Extrait du texte

La Chine et l’euro

Concernant le dollar américain, les intérêts de la République populaire de Chine sont partagés. D’un côté, le dollar représente naturellement toujours une de ses monnaies de réserve les plus importantes. La Chine est – mesurée d’après les bons du Trésor actifs (treasuries) – le plus grand créancier des Etats-Unis et est ainsi intéressée à préserver la valeur du dollar. Mais de l’autre côté, Pékin fait tout pour rompre «la souveraineté monétaire» que le dollar occupe encore dans le commerce international. Un fait qui pourrait potentiellement servir à faire baisser la valeur du dollar.
Dans ce domaine, la politique financière de la Chine ressemble donc à la quadrature du cercle. Selon la mentalité chinoise, Pékin avance dans cette affaire de façon très prévoyante et uniquement par petits pas. Son éloignement du dollar représente un processus pour ainsi dire insidieux, dont les différentes étapes sont à peine perceptibles. Mais le résultat «fera date».
Il y a quelques jours par exemple, la Chine a conclu un accord avec l’Australie, selon lequel le futur commerce extérieur ne sera plus réalisé par «le biais du dollar américain», mais directement par l’échange des «dollars australiens en renminbi (yuan)». La Chine représente d’ailleurs un partenaire d’exportation important pour l’Australie qui arrive à satisfaire presque parfaitement une partie de la faim chinoise en matières primaires. Entretemps, un cinquième des exportations australiennes va dans l’Empire du Milieu – et à partir de maintenant, toutes ces affaires seront conclues en dehors de la sphère du dollar américain.

Travail à réaliser
1. Transcrivez fidèlement le passage du texte sur la Chine et le dollar américain qui s'ouvre sur les mots contenant « La Chine et » et se termine par « baisser la valeur du dollar. ».
2. Indiquez si chacune des affirmations suivantes concorde avec le texte sur la Chine et le dollar américain, en répondant par oui ou par non et en citant textuellement les mots décisifs : (a) selon les bons du Trésor actifs, la Chine est le plus grand créancier des États-Unis ; (b) Pékin s'éloigne du dollar par de grandes étapes rapides ; (c) la moitié des exportations australiennes est destinée à la Chine.

[Données de repères squelettiques]
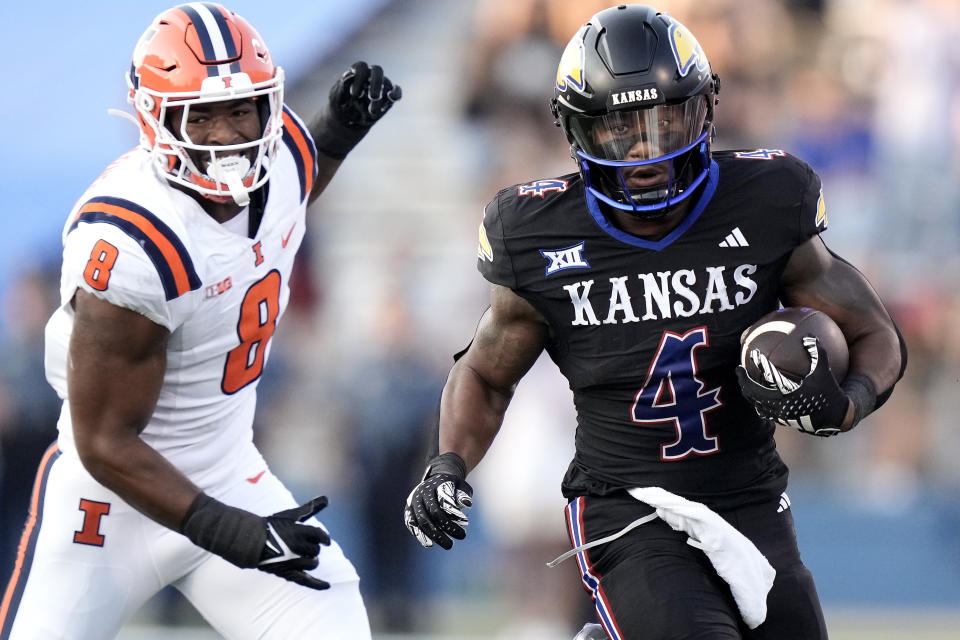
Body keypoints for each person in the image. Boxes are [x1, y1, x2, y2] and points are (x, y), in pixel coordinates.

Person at [404, 5, 906, 640]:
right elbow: (485, 372)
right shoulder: (540, 233)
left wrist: (850, 404)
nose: (649, 150)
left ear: (704, 109)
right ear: (577, 130)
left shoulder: (766, 198)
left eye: (666, 118)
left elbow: (874, 333)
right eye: (621, 127)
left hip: (750, 500)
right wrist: (446, 464)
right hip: (630, 510)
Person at [0, 4, 399, 639]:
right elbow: (105, 440)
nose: (225, 135)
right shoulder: (132, 242)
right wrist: (229, 531)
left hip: (227, 468)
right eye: (201, 115)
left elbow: (295, 180)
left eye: (240, 109)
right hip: (106, 500)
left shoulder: (283, 155)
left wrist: (339, 129)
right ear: (155, 119)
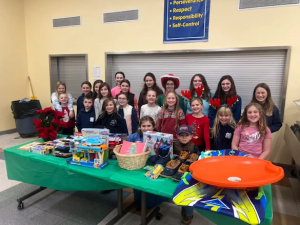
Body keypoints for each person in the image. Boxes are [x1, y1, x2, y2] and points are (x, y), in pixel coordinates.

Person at [127, 116, 167, 209]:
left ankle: (152, 203)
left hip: (153, 165)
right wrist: (134, 146)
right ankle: (138, 201)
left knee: (151, 185)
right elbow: (127, 145)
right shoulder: (135, 136)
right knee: (137, 183)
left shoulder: (159, 136)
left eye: (149, 126)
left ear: (153, 126)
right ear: (140, 126)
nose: (146, 128)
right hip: (138, 165)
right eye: (143, 126)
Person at [176, 125, 197, 225]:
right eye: (181, 135)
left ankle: (189, 213)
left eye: (186, 135)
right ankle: (184, 206)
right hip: (175, 172)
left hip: (188, 174)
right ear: (177, 136)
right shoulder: (174, 145)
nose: (184, 137)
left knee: (187, 191)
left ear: (191, 136)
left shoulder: (194, 146)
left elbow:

Réponses dans l'ordre
1.
La Chine et l’euro

Concernant le dollar américain, les intérêts de la République populaire de Chine sont partagés. D’un côté, le dollar représente naturellement toujours une de ses monnaies de réserve les plus importantes. La Chine est – mesurée d’après les bons du Trésor actifs (treasuries) – le plus grand créancier des Etats-Unis et est ainsi intéressée à préserver la valeur du dollar. Mais de l’autre côté, Pékin fait tout pour rompre «la souveraineté monétaire» que le dollar occupe encore dans le commerce international. Un fait qui pourrait potentiellement servir à faire baisser la valeur du dollar.

2.
(a) Oui : « La Chine est – mesurée d’après les bons du Trésor actifs (treasuries) – le plus grand créancier des Etats-Unis ».
(b) Non : « Pékin avance dans cette affaire de façon très prévoyante et uniquement par petits pas ».
(c) Non : « un cinquième des exportations australiennes va dans l’Empire du Milieu ».